[TASK TO COMPLETE]: Exclude the pictures, then copy all remaining records exactly.

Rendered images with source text

************

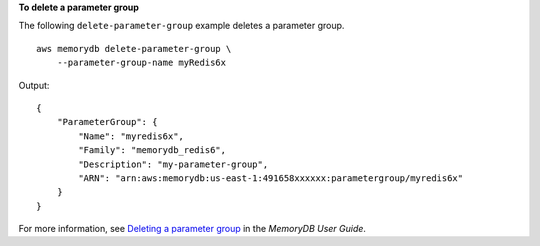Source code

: **To delete a parameter group**

The following ``delete-parameter-group`` example deletes a parameter group. ::

    aws memorydb delete-parameter-group \
        --parameter-group-name myRedis6x

Output::

    {
        "ParameterGroup": {
            "Name": "myredis6x",
            "Family": "memorydb_redis6",
            "Description": "my-parameter-group",
            "ARN": "arn:aws:memorydb:us-east-1:491658xxxxxx:parametergroup/myredis6x"
        }
    }

For more information, see `Deleting a parameter group <https://docs.aws.amazon.com/memorydb/latest/devguide/parametergroups.deleting.html>`__ in the *MemoryDB User Guide*.
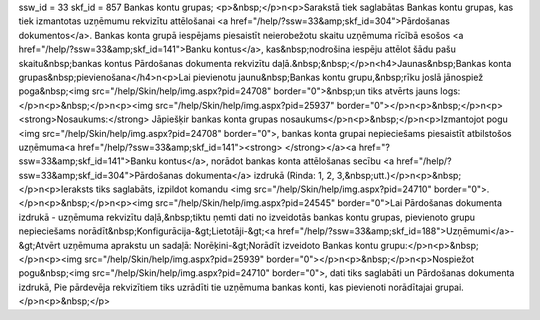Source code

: ssw_id = 33skf_id = 857Bankas kontu grupas;<p>&nbsp;</p>\n<p>Sarakstā tiek saglabātas Bankas kontu grupas, kas tiek izmantotas uzņēmumu rekvizītu attēlošanai <a href="/help/?ssw=33&amp;skf_id=304">Pārdošanas dokumentos</a>. Bankas konta grupā iespējams piesaistīt neierobežotu skaitu uzņēmuma rīcībā esošos <a href="/help/?ssw=33&amp;skf_id=141">Banku kontus</a>, kas&nbsp;nodrošina iespēju attēlot šādu pašu skaitu&nbsp;bankas kontus Pārdošanas dokumenta rekvizītu daļā.&nbsp;&nbsp;</p>\n<h4>Jaunas&nbsp;Bankas konta grupas&nbsp;pievienošana</h4>\n<p>Lai pievienotu jaunu&nbsp;Bankas kontu grupu,&nbsp;rīku joslā jānospiež poga&nbsp;<img src="/help/Skin/help/img.aspx?pid=24708" border="0">&nbsp;un tiks atvērts jauns logs:</p>\n<p>&nbsp;</p>\n<p><img src="/help/Skin/help/img.aspx?pid=25937" border="0"></p>\n<p>&nbsp;</p>\n<p><strong>Nosaukums:</strong> Jāpiešķir bankas konta grupas nosaukums</p>\n<p>&nbsp;</p>\n<p>Izmantojot pogu <img src="/help/Skin/help/img.aspx?pid=24708" border="0">, bankas konta grupai nepieciešams piesaistīt atbilstošos uzņēmuma<a href="/help/?ssw=33&amp;skf_id=141"><strong> </strong></a><a href="?ssw=33&amp;skf_id=141">Banku kontus</a>, norādot bankas konta attēlošanas secību <a href="/help/?ssw=33&amp;skf_id=304">Pārdošanas dokumenta</a> izdrukā (Rinda: 1, 2, 3,&nbsp;utt.)</p>\n<p>&nbsp;</p>\n<p>Ieraksts tiks saglabāts, izpildot komandu <img src="/help/Skin/help/img.aspx?pid=24710" border="0">.</p>\n<p>&nbsp;</p>\n<p><img src="/help/Skin/help/img.aspx?pid=24545" border="0">Lai Pārdošanas dokumenta izdrukā - uzņēmuma rekvizītu daļā,&nbsp;tiktu ņemti dati no izveidotās bankas kontu grupas, pievienoto grupu nepieciešams norādīt&nbsp;Konfigurācija-&gt;Lietotāji-&gt;<a href="/help/?ssw=33&amp;skf_id=188">Uzņēmumi</a>-&gt;Atvērt uzņēmuma aprakstu un sadaļā: Norēķini-&gt;Norādīt izveidoto Bankas kontu grupu:</p>\n<p>&nbsp;</p>\n<p><img src="/help/Skin/help/img.aspx?pid=25939" border="0"></p>\n<p>&nbsp;</p>\n<p>Nospiežot pogu&nbsp;<img src="/help/Skin/help/img.aspx?pid=24710" border="0">, dati tiks saglabāti un Pārdošanas dokumenta izdrukā, Pie pārdevēja rekvizītiem tiks uzrādīti tie uzņēmuma bankas konti, kas pievienoti norādītajai grupai.</p>\n<p>&nbsp;</p>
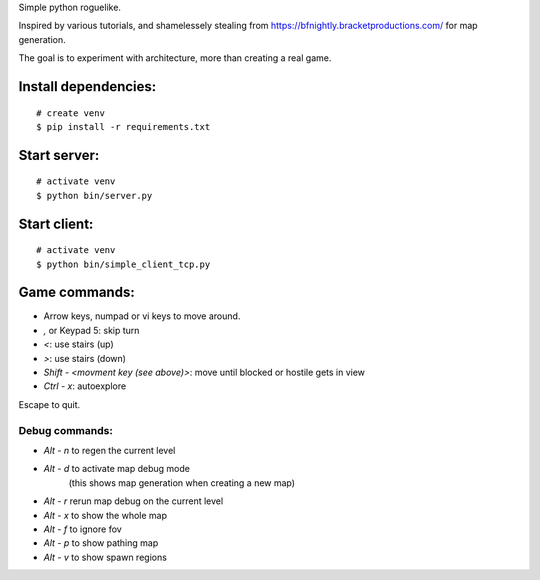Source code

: Simple python roguelike.

Inspired by various tutorials, and shamelessely stealing from
https://bfnightly.bracketproductions.com/ for map generation.

The goal is to experiment with architecture, more than creating a real game.

Install dependencies:
=====================

::

    # create venv
    $ pip install -r requirements.txt

Start server:
=============

::

    # activate venv
    $ python bin/server.py

Start client:
=============

::

    # activate venv
    $ python bin/simple_client_tcp.py

Game commands:
==============

- Arrow keys, numpad or vi keys to move around.
- `,` or Keypad 5: skip turn
- `<`: use stairs (up)
- `>`: use stairs (down)

- `Shift - <movment key (see above)>`: move until blocked or hostile gets in view
- `Ctrl - x`: autoexplore

Escape to quit.

Debug commands:
---------------

- `Alt - n` to regen the current level
- `Alt - d` to activate map debug mode
        (this shows map generation when creating a new map)
- `Alt - r` rerun map debug on the current level

- `Alt - x` to show the whole map
- `Alt - f` to ignore fov
- `Alt - p` to show pathing map
- `Alt - v` to show spawn regions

************

[TASK OUTPUT]:
Source code

: **To delete a parameter group**

The following ``delete-parameter-group`` example deletes a parameter group. ::

    aws memorydb delete-parameter-group \
        --parameter-group-name myRedis6x

Output::

    {
        "ParameterGroup": {
            "Name": "myredis6x",
            "Family": "memorydb_redis6",
            "Description": "my-parameter-group",
            "ARN": "arn:aws:memorydb:us-east-1:491658xxxxxx:parametergroup/myredis6x"
        }
    }

For more information, see `Deleting a parameter group <https://docs.aws.amazon.com/memorydb/latest/devguide/parametergroups.deleting.html>`__ in the *MemoryDB User Guide*.
Source code

: ssw_id = 33skf_id = 857Bankas kontu grupas;<p>&nbsp;</p>\n<p>Sarakstā tiek saglabātas Bankas kontu grupas, kas tiek izmantotas uzņēmumu rekvizītu attēlošanai <a href="/help/?ssw=33&amp;skf_id=304">Pārdošanas dokumentos</a>. Bankas konta grupā iespējams piesaistīt neierobežotu skaitu uzņēmuma rīcībā esošos <a href="/help/?ssw=33&amp;skf_id=141">Banku kontus</a>, kas&nbsp;nodrošina iespēju attēlot šādu pašu skaitu&nbsp;bankas kontus Pārdošanas dokumenta rekvizītu daļā.&nbsp;&nbsp;</p>\n<h4>Jaunas&nbsp;Bankas konta grupas&nbsp;pievienošana</h4>\n<p>Lai pievienotu jaunu&nbsp;Bankas kontu grupu,&nbsp;rīku joslā jānospiež poga&nbsp;<img src="/help/Skin/help/img.aspx?pid=24708" border="0">&nbsp;un tiks atvērts jauns logs:</p>\n<p>&nbsp;</p>\n<p><img src="/help/Skin/help/img.aspx?pid=25937" border="0"></p>\n<p>&nbsp;</p>\n<p><strong>Nosaukums:</strong> Jāpiešķir bankas konta grupas nosaukums</p>\n<p>&nbsp;</p>\n<p>Izmantojot pogu <img src="/help/Skin/help/img.aspx?pid=24708" border="0">, bankas konta grupai nepieciešams piesaistīt atbilstošos uzņēmuma<a href="/help/?ssw=33&amp;skf_id=141"><strong> </strong></a><a href="?ssw=33&amp;skf_id=141">Banku kontus</a>, norādot bankas konta attēlošanas secību <a href="/help/?ssw=33&amp;skf_id=304">Pārdošanas dokumenta</a> izdrukā (Rinda: 1, 2, 3,&nbsp;utt.)</p>\n<p>&nbsp;</p>\n<p>Ieraksts tiks saglabāts, izpildot komandu <img src="/help/Skin/help/img.aspx?pid=24710" border="0">.</p>\n<p>&nbsp;</p>\n<p><img src="/help/Skin/help/img.aspx?pid=24545" border="0">Lai Pārdošanas dokumenta izdrukā - uzņēmuma rekvizītu daļā,&nbsp;tiktu ņemti dati no izveidotās bankas kontu grupas, pievienoto grupu nepieciešams norādīt&nbsp;Konfigurācija-&gt;Lietotāji-&gt;<a href="/help/?ssw=33&amp;skf_id=188">Uzņēmumi</a>-&gt;Atvērt uzņēmuma aprakstu un sadaļā: Norēķini-&gt;Norādīt izveidoto Bankas kontu grupu:</p>\n<p>&nbsp;</p>\n<p><img src="/help/Skin/help/img.aspx?pid=25939" border="0"></p>\n<p>&nbsp;</p>\n<p>Nospiežot pogu&nbsp;<img src="/help/Skin/help/img.aspx?pid=24710" border="0">, dati tiks saglabāti un Pārdošanas dokumenta izdrukā, Pie pārdevēja rekvizītiem tiks uzrādīti tie uzņēmuma bankas konti, kas pievienoti norādītajai grupai.</p>\n<p>&nbsp;</p>
Source code

: Simple python roguelike.

Inspired by various tutorials, and shamelessely stealing from
https://bfnightly.bracketproductions.com/ for map generation.

The goal is to experiment with architecture, more than creating a real game.

Install dependencies:
=====================

::

    # create venv
    $ pip install -r requirements.txt

Start server:
=============

::

    # activate venv
    $ python bin/server.py

Start client:
=============

::

    # activate venv
    $ python bin/simple_client_tcp.py

Game commands:
==============

- Arrow keys, numpad or vi keys to move around.
- `,` or Keypad 5: skip turn
- `<`: use stairs (up)
- `>`: use stairs (down)

- `Shift - <movment key (see above)>`: move until blocked or hostile gets in view
- `Ctrl - x`: autoexplore

Escape to quit.

Debug commands:
---------------

- `Alt - n` to regen the current level
- `Alt - d` to activate map debug mode
        (this shows map generation when creating a new map)
- `Alt - r` rerun map debug on the current level

- `Alt - x` to show the whole map
- `Alt - f` to ignore fov
- `Alt - p` to show pathing map
- `Alt - v` to show spawn regions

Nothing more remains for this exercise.